TASK PROMPT: Convert every line of text in the records into a Markdown table with the columns "Row" and "Text," numbering the rows in order and skipping blank lines. Leave the pictures out of the table.

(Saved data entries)

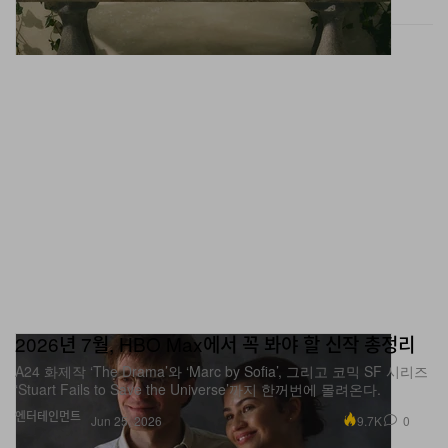
2026년 7월, HBO Max에서 꼭 봐야 할 신작 총정리
A24 화제작 ‘The Drama’와 ‘Marc by Sofia’, 그리고 코믹 SF 시리즈
‘Stuart Fails to Save the Universe’까지 한꺼번에 몰려온다.
엔터테인먼트
9.7K
0
Jun 25, 2026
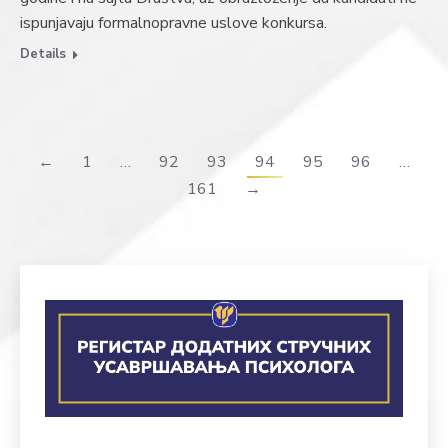
ispunjavaju formalnopravne uslove konkursa.
Details
←
1
…
92
93
94
95
96
…
161
→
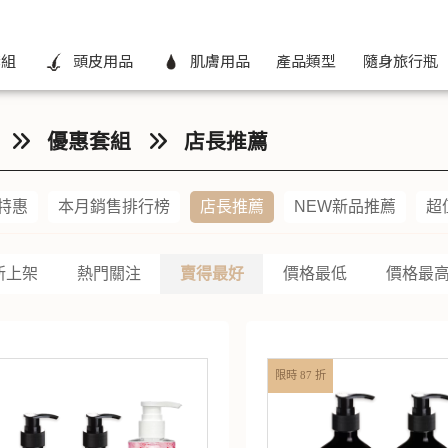
組
頭皮用品
肌膚用品
產品類型
隨身旅行瓶
優惠套組
店長推薦
特惠
本月銷售排行榜
店長推薦
NEW新品推薦
超
新上架
熱門關注
賣得最好
價格最低
價格最
限時 87 折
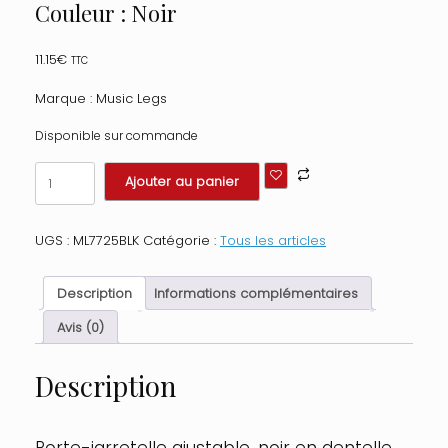
Couleur : Noir
11.15
€
TTC
Marque : Music Legs
Disponible sur commande
quantité
Ajouter au panier
de
Porte
Jarretelle
UGS :
ML7725BLK
Catégorie :
Tous les articles
Rosa
Taille
:
Description
Informations complémentaires
TU
-
Avis (0)
OS,
Couleur
Description
:
Noir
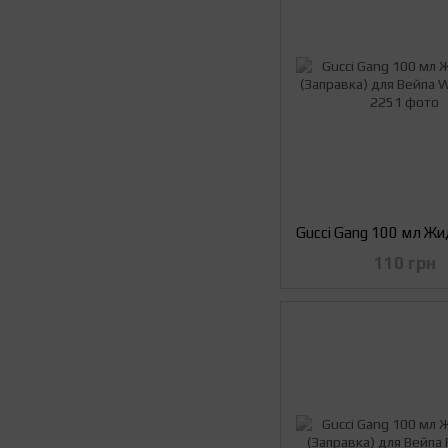
110 грн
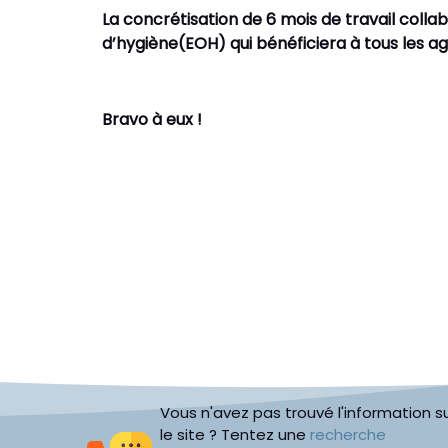
La concrétisation de 6 mois de travail collab
d’hygiène(EOH) qui bénéficiera à tous les a
Bravo à eux !
Vous n'avez pas trouvé l'information s
le site ? Tentez une
recherche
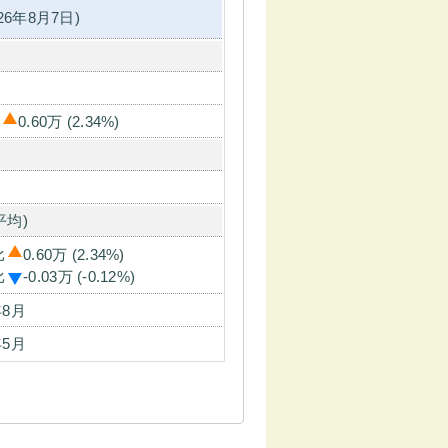
6年8月7日)
0.60万 (2.34%)
平均)
比
0.60万 (2.34%)
比
-0.03万 (-0.12%)
年8月
年5月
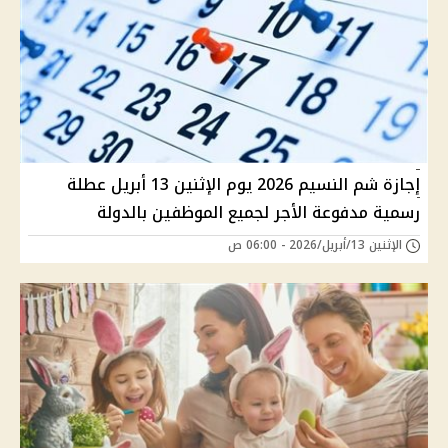
إجازة شم النسيم 2026 يوم الإثنين 13 أبريل عطلة
رسمية مدفوعة الأجر لجميع الموظفين بالدولة
الإثنين 13/أبريل/2026 - 06:00 ص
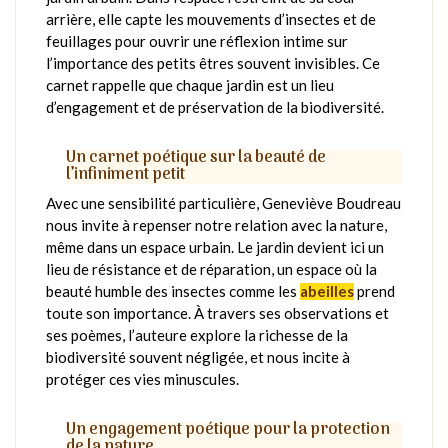
arrière, elle capte les mouvements d’insectes et de
feuillages pour ouvrir une réflexion intime sur
l’importance des petits êtres souvent invisibles. Ce
carnet rappelle que chaque jardin est un lieu
d’engagement et de préservation de la biodiversité.
Un carnet poétique sur la beauté de
l’infiniment petit
Avec une sensibilité particulière, Geneviève Boudreau
nous invite à repenser notre relation avec la nature,
même dans un espace urbain. Le jardin devient ici un
lieu de résistance et de réparation, un espace où la
beauté humble des insectes comme les
abeilles
prend
toute son importance. À travers ses observations et
ses poèmes, l’auteure explore la richesse de la
biodiversité souvent négligée, et nous incite à
protéger ces vies minuscules.
Un engagement poétique pour la protection
de la nature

RESULT BELOW:
| Row | Text |
|---|---|
| 1 | 2026년 7월, HBO Max에서 꼭 봐야 할 신작 총정리 |
| 2 | A24 화제작 ‘The Drama’와 ‘Marc by Sofia’, 그리고 코믹 SF 시리즈 |
| 3 | ‘Stuart Fails to Save the Universe’까지 한꺼번에 몰려온다. |
| 4 | 엔터테인먼트 |
| 5 | 9.7K |
| 6 | 0 |
| 7 | Jun 25, 2026 |
| 8 | ispunjavaju formalnopravne uslove konkursa. |
| 9 | Details |
| 10 | ← |
| 11 | 1 |
| 12 | … |
| 13 | 92 |
| 14 | 93 |
| 15 | 94 |
| 16 | 95 |
| 17 | 96 |
| 18 | … |
| 19 | 161 |
| 20 | → |
| 21 | 組 |
| 22 | 頭皮用品 |
| 23 | 肌膚用品 |
| 24 | 產品類型 |
| 25 | 隨身旅行瓶 |
| 26 | 優惠套組 |
| 27 | 店長推薦 |
| 28 | 特惠 |
| 29 | 本月銷售排行榜 |
| 30 | 店長推薦 |
| 31 | NEW新品推薦 |
| 32 | 超 |
| 33 | 新上架 |
| 34 | 熱門關注 |
| 35 | 賣得最好 |
| 36 | 價格最低 |
| 37 | 價格最 |
| 38 | 限時 87 折 |
| 39 | Couleur : Noir |
| 40 | 11.15 |
| 41 | € |
| 42 | TTC |
| 43 | Marque : Music Legs |
| 44 | Disponible sur commande |
| 45 | quantité |
| 46 | Ajouter au panier |
| 47 | de |
| 48 | Porte |
| 49 | Jarretelle |
| 50 | UGS : |
| 51 | ML7725BLK |
| 52 | Catégorie : |
| 53 | Tous les articles |
| 54 | Rosa |
| 55 | Taille |
| 56 | : |
| 57 | Description |
| 58 | Informations complémentaires |
| 59 | TU |
| 60 | - |
| 61 | Avis (0) |
| 62 | OS, |
| 63 | Couleur |
| 64 | Description |
| 65 | : |
| 66 | Noir |
| 67 | 110 грн |
| 68 | La concrétisation de 6 mois de travail collab |
| 69 | d’hygiène(EOH) qui bénéficiera à tous les a |
| 70 | Bravo à eux ! |
| 71 | Vous n'avez pas trouvé l'information s |
| 72 | le site ? Tentez une |
| 73 | recherche |
| 74 | 6年8月7日) |
| 75 | 0.60万 (2.34%) |
| 76 | 平均) |
| 77 | 比 |
| 78 | 0.60万 (2.34%) |
| 79 | 比 |
| 80 | -0.03万 (-0.12%) |
| 81 | 年8月 |
| 82 | 年5月 |
| 83 | إجازة شم النسيم 2026 يوم الإثنين 13 أبريل عطلة |
| 84 | رسمية مدفوعة الأجر لجميع الموظفين بالدولة |
| 85 | الإثنين 13/أبريل/2026 - 06:00 ص |
| 86 | arrière, elle capte les mouvements d’insectes et de |
| 87 | feuillages pour ouvrir une réflexion intime sur |
| 88 | l’importance des petits êtres souvent invisibles. Ce |
| 89 | carnet rappelle que chaque jardin est un lieu |
| 90 | d’engagement et de préservation de la biodiversité. |
| 91 | Un carnet poétique sur la beauté de |
| 92 | l’infiniment petit |
| 93 | Avec une sensibilité particulière, Geneviève Boudreau |
| 94 | nous invite à repenser notre relation avec la nature, |
| 95 | même dans un espace urbain. Le jardin devient ici un |
| 96 | lieu de résistance et de réparation, un espace où la |
| 97 | beauté humble des insectes comme les |
| 98 | abeilles |
| 99 | prend |
| 100 | toute son importance. À travers ses observations et |
| 101 | ses poèmes, l’auteure explore la richesse de la |
| 102 | biodiversité souvent négligée, et nous incite à |
| 103 | protéger ces vies minuscules. |
| 104 | Un engagement poétique pour la protection |
| 105 | de la nature |